1. Using only bitwise operations: ! ~ & ^ | + << >> and no loops, function calls, or conditional statements count number of bits in a passed integer. Ex, bitCount(5) = 2, bitCount(7) = 3. Maximum operations allowed is 20. 2. Using only bitwise operations: ! ~ & ^ | + << >> and no loops, function calls, or conditional statements find sum of three integers using only on + operator. Ex. sum3(3, 4, 5) = 12. Maximum operations allows is 20. For both puzzles assume that the size of int is 32bits.

answer of first puzzle. int bitCount(unsigned int num) { unsigned int n; n = num - ((num >> 1) & 033333333333) - ((num >> 2) & 011111111111); return ((n + (n >> 3)) & 030707070707) % 63; } You can search on google also.

I need time to process first solution Here is clarification on the second one static int sum(int x, int y) { return x+y; } int sum3(int x, int y, int z) { int word1 = 0; int word2 = 0; /************************************************************** Fill in code below that computes values for word1 and word2 without using any '+' operations ***************************************************************/ /************************************************************** Don't change anything below here ***************************************************************/ return sum(word1,word2);

There are some restrictions: 1. We are not allowed to use unsigned integers 2. You are using '-' (minus) operator (easy to substitute by [~(x) + 1] ) 3. % as you may see is not allowed But thank you for your reply, I will try to see what it does.

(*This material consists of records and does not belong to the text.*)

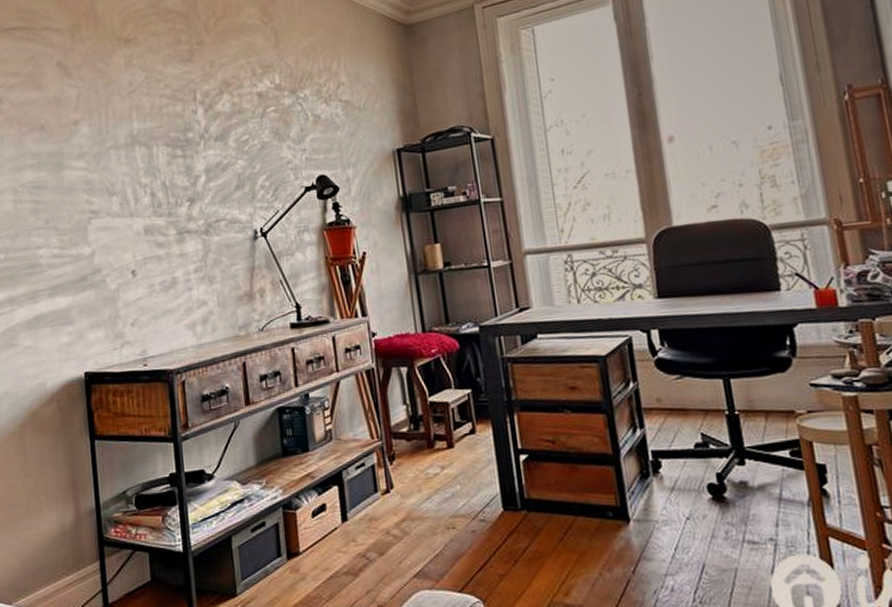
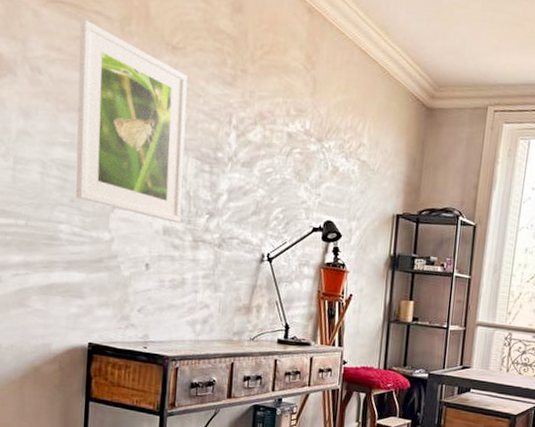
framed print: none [32,38,161,219] -> present [75,19,187,223]

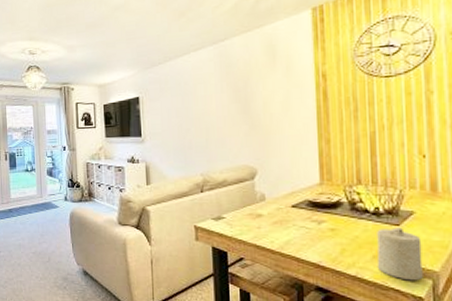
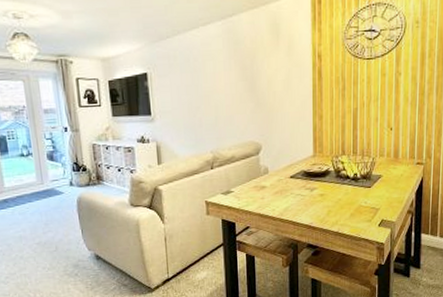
candle: present [377,227,423,281] -> none [353,189,385,231]

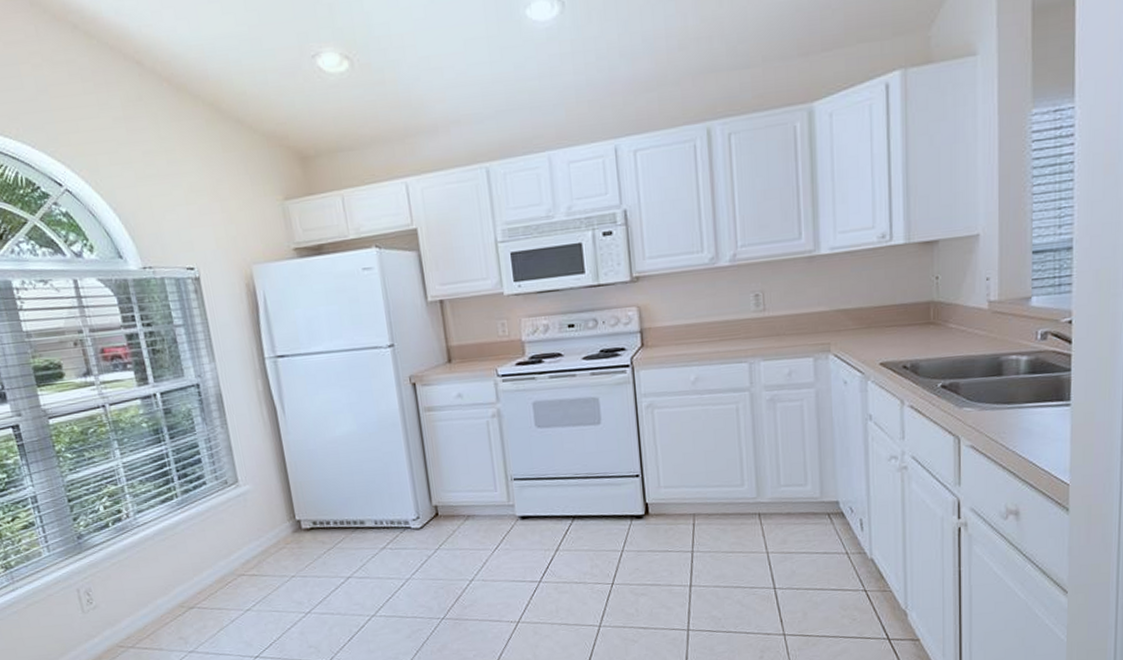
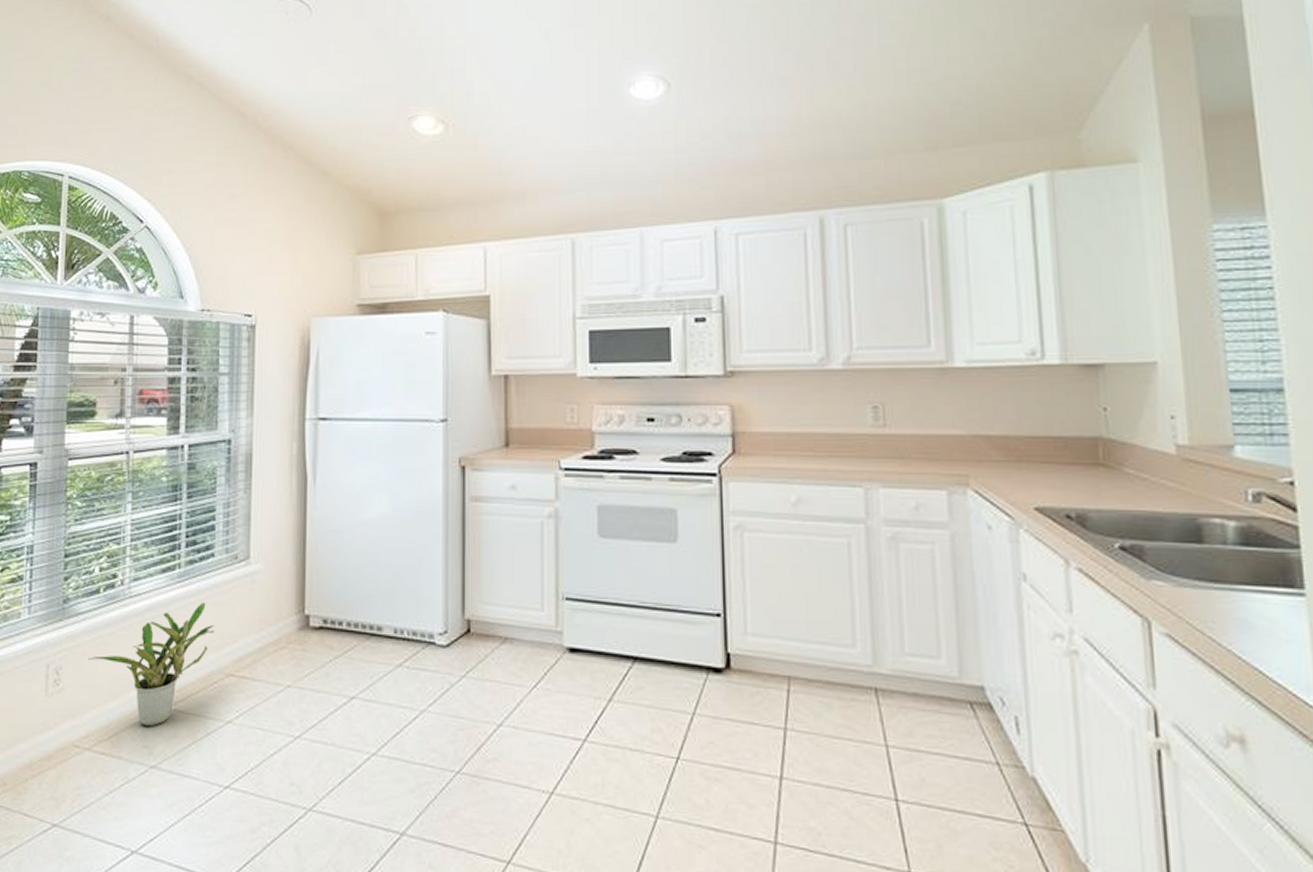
potted plant: none [113,521,221,624] -> present [88,601,215,727]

sorry there was a typo in the puzzle 2. Using only bitwise operations: ! ~ & ^ | + << >> and no loops, function calls, or conditional statements find sum of three integers using only one + operator. Ex. sum3(3, 4, 5) = 12. Maximum operations allows is 20.

when you write 033333333333 you mean 0x033.33 right and 0x111.11 you mean 0001 0001 ... 0001 in binary. Correct?